Lee hopes to teach others to fight for what's right, to reach your goals, and never let anyone shut you down. She will be attending Daytona State College to finish her associate degree and transfer to Florida A&M University, majoring in Criminology. “Someday I will be Dr. Morgan Lee,” she said. “Why? Because I can do all things through Christ that strengthens me.”
The second scholarship recipient was Maya Felton, a graduate from Matanzas High School. Felton has been with the Reality Program for four years and received a $3,000 scholarship AACS. She believes her optimism makes her stand out from the crowd and wants to pursue a teaching career to educate children with knowledge and love.

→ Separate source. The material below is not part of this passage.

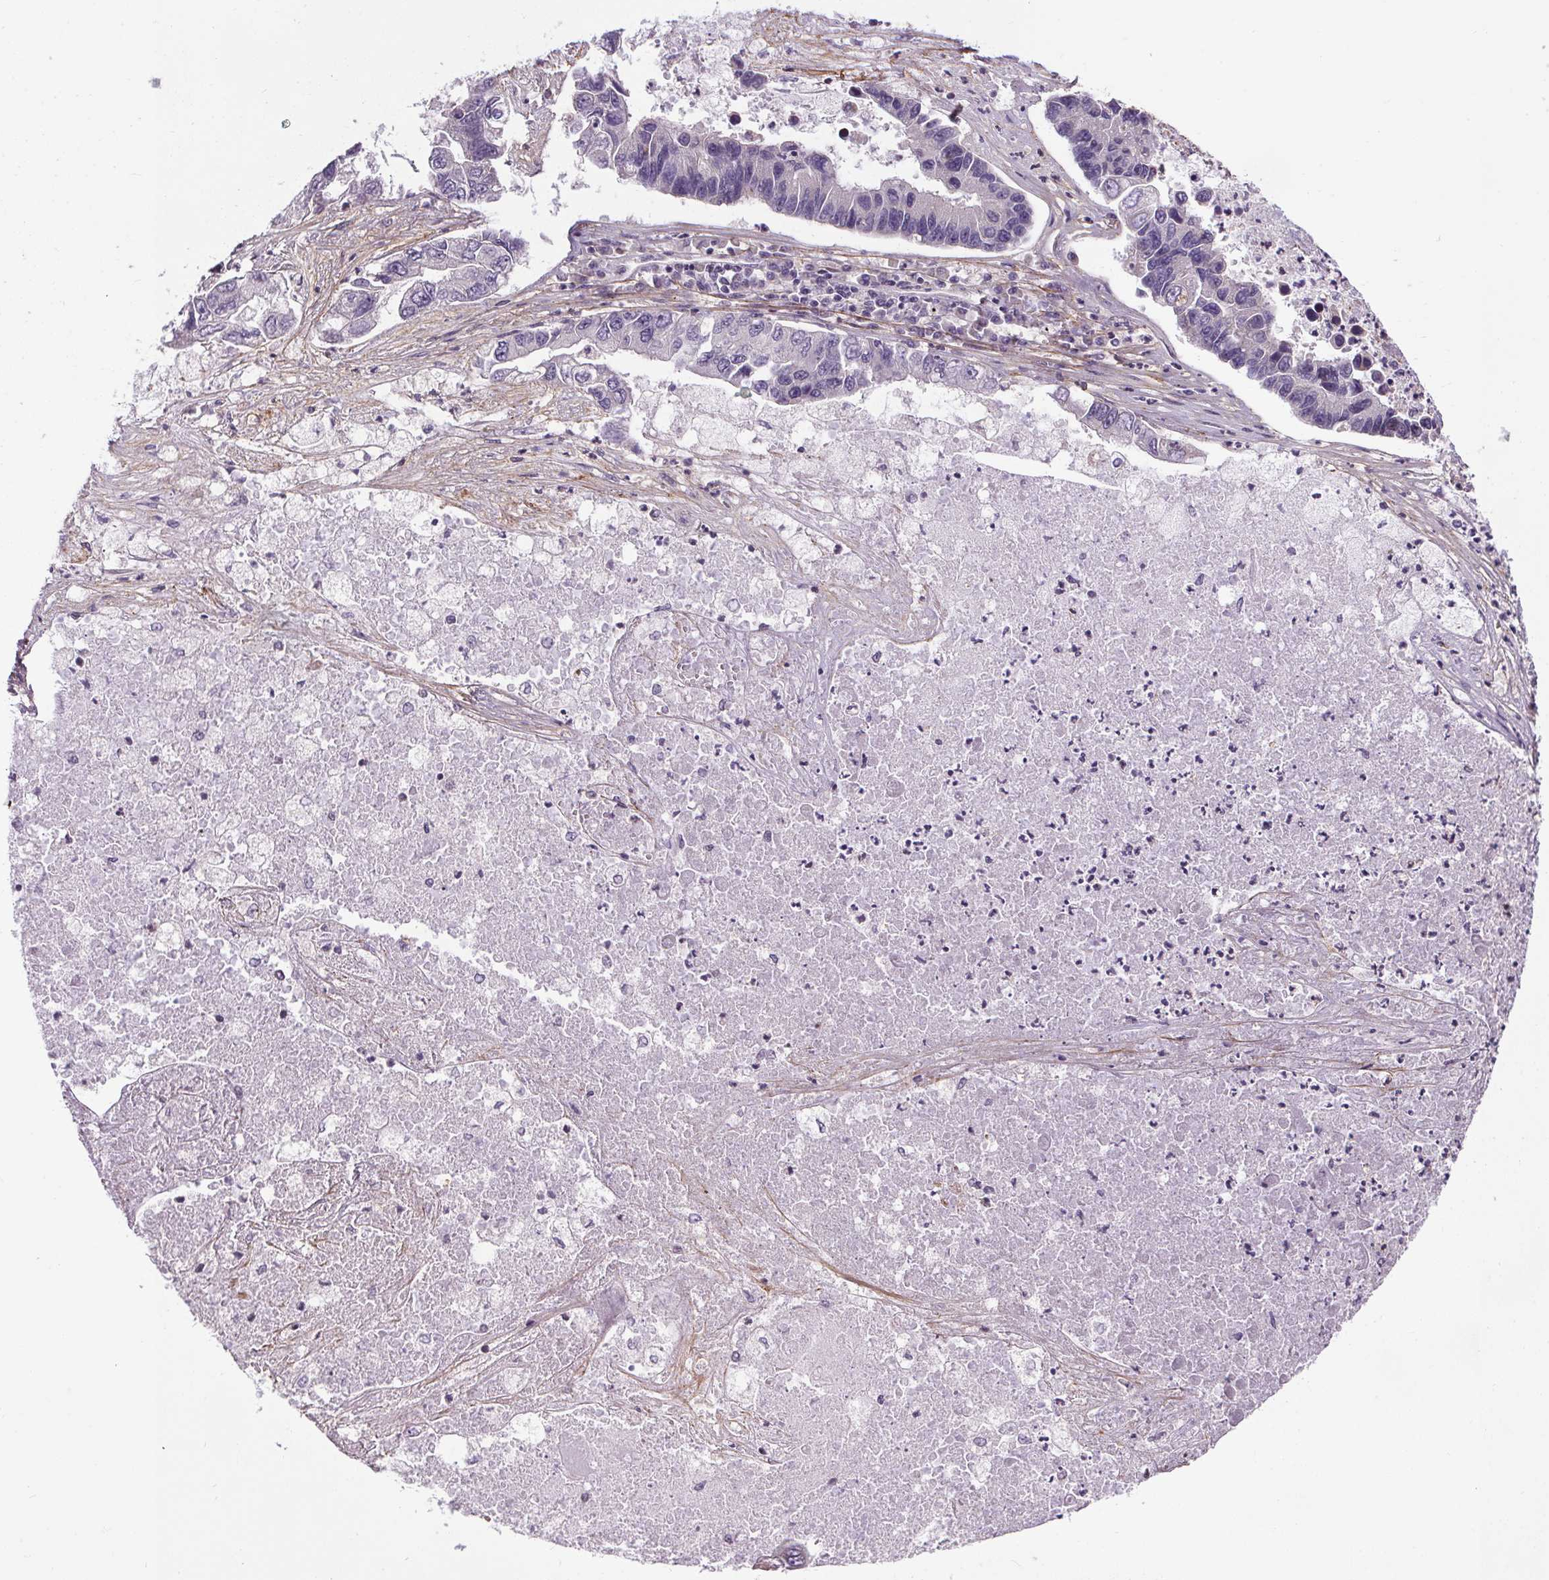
{"staining": {"intensity": "negative", "quantity": "none", "location": "none"}, "tissue": "lung cancer", "cell_type": "Tumor cells", "image_type": "cancer", "snomed": [{"axis": "morphology", "description": "Adenocarcinoma, NOS"}, {"axis": "topography", "description": "Bronchus"}, {"axis": "topography", "description": "Lung"}], "caption": "DAB (3,3'-diaminobenzidine) immunohistochemical staining of lung cancer displays no significant positivity in tumor cells. (DAB (3,3'-diaminobenzidine) IHC with hematoxylin counter stain).", "gene": "KIAA0232", "patient": {"sex": "female", "age": 51}}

“When a black girl succeeds or accomplishes something it has a huge impact on young black girls and shows them that they’re capable of being amazing. Black girls are just breaking barriers.”
Felton has enjoyed being a part of the Youth Black History Reality Program because it’s allowed her to express herself creatively and be surrounded with people she loves.
“The Youth Reality Program allows young black minds to express themselves,” Felton said. “It gives us a chance to learn about who we are and be who we are.”
Felton hopes to teach others that no matter what your dream is you can achieve it, to be kind, and to love yourself fully. She will be attending Arizona State University, majoring in elementary education, and will be on the track team.
The third scholarship recipient was Oslyn Bryant, a graduate from FPC. Bryant has been a part of the Reality Program for 10 years and was awarded the Dr. Marilyn Trigg Price scholarship for $1,000 and also received a $3,000 scholarship from the AACS. She believes her passion makes her stand out from the crowd. She wants to own an art studio one day.
“I’ve always executed a sense of pride and appreciation for being black. I’m proud to be a black girl.”
Oslyn enjoyed being a part of the Youth Black History Reality Program because it allowed the black youth to project their voices, find role models, and learn their true history.
“The program helped me to learn about my own people, my ancestry,” Bryant said, “It’s something a lot of African American kids should be able to experience because understanding who we are as black people is important.”
Bryant hopes to teach others that you should never be ashamed of your blackness. Have passion and excitement for being who you are — any type of you is OK, she said.
She will be attending Daytona State College, for business and art classes. Then she plans to transfer to Savannah College Of Art And Design to further pursue art. To the members and committee of the Reality Program and AACS, Bryant said, “Thank you for this wonderful experience of growing up black and a woman, empowering young black women such as myself.”